**What needs to be done:**
Set down verbatim the span of the default-judgment passage starting at the words "To the making" and ending after "of said order.".

**Text under study:**
Upon the hearing of the motion to open said default, the court made and entered the following order: “The court having examined the files and proceedings thereupon, and the affidavit of Leopold McKean Kirk, offered in support of said application, *162and the plaintiff on said hearing having objected to the consideration of that part of the affidavit of Leopold McKean Kirk which related to statements made or transactions had by defendant with the said John Smith Kirk during his lifetime, and said objections being sustained, and the court refusing to consider the part of said affidavit so objected to, but being of the opinion that the defendant should be allowed to answer, because no notice was given to him of the application for the revival of said action, or the revival thereof by the substitution of the present plaintifff in the place of John Smith Kirk: Now, therefore, on motion of Bailey & Voorhees, attorneys for defendant, it is hereby ordered that said judgment be and the same hereby is opened, and the defendant is hereby permitted to serve and file his answer to the complaint herein, and that said action may proceed to trial and determination in all respects as though said default had not been entered.”
To the making of the foregoing order, so far as the same grants the defendant a new trial and allows him to answer 'herein, the plaintiff duly excepted, and the exception was allowed. From the order opening said default and allowing defendant to answer, plaintiff has appealed, assigning as error the making and entering of said order.

**Dataset content:**
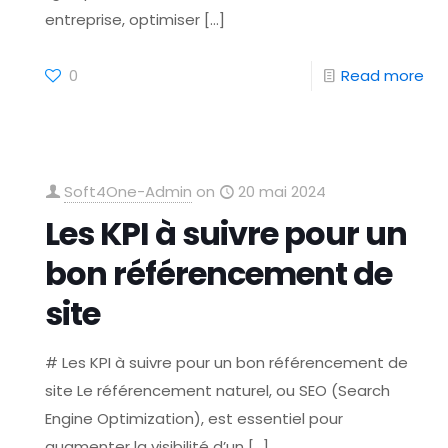
entreprise, optimiser
[…]
0
Read more
Soft4One-Admin
on
20 mai 2024
Les KPI à suivre pour un
bon référencement de
site
# Les KPI à suivre pour un bon référencement de
site Le référencement naturel, ou SEO (Search
Engine Optimization), est essentiel pour
augmenter la visibilité d’un
[…]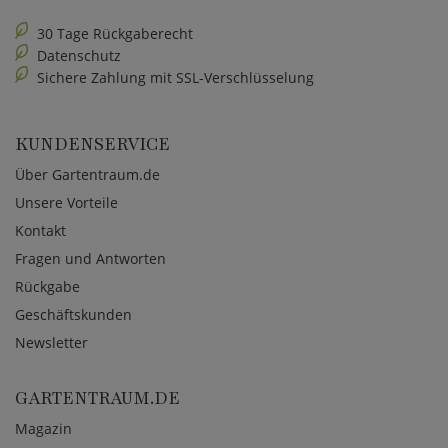
30 Tage Rückgaberecht
Datenschutz
Sichere Zahlung mit SSL-Verschlüsselung
KUNDENSERVICE
Über Gartentraum.de
Unsere Vorteile
Kontakt
Fragen und Antworten
Rückgabe
Geschäftskunden
Newsletter
GARTENTRAUM.DE
Magazin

**Answer below:**
To the making of the foregoing order, so far as the same grants the defendant a new trial and allows him to answer 'herein, the plaintiff duly excepted, and the exception was allowed. From the order opening said default and allowing defendant to answer, plaintiff has appealed, assigning as error the making and entering of said order.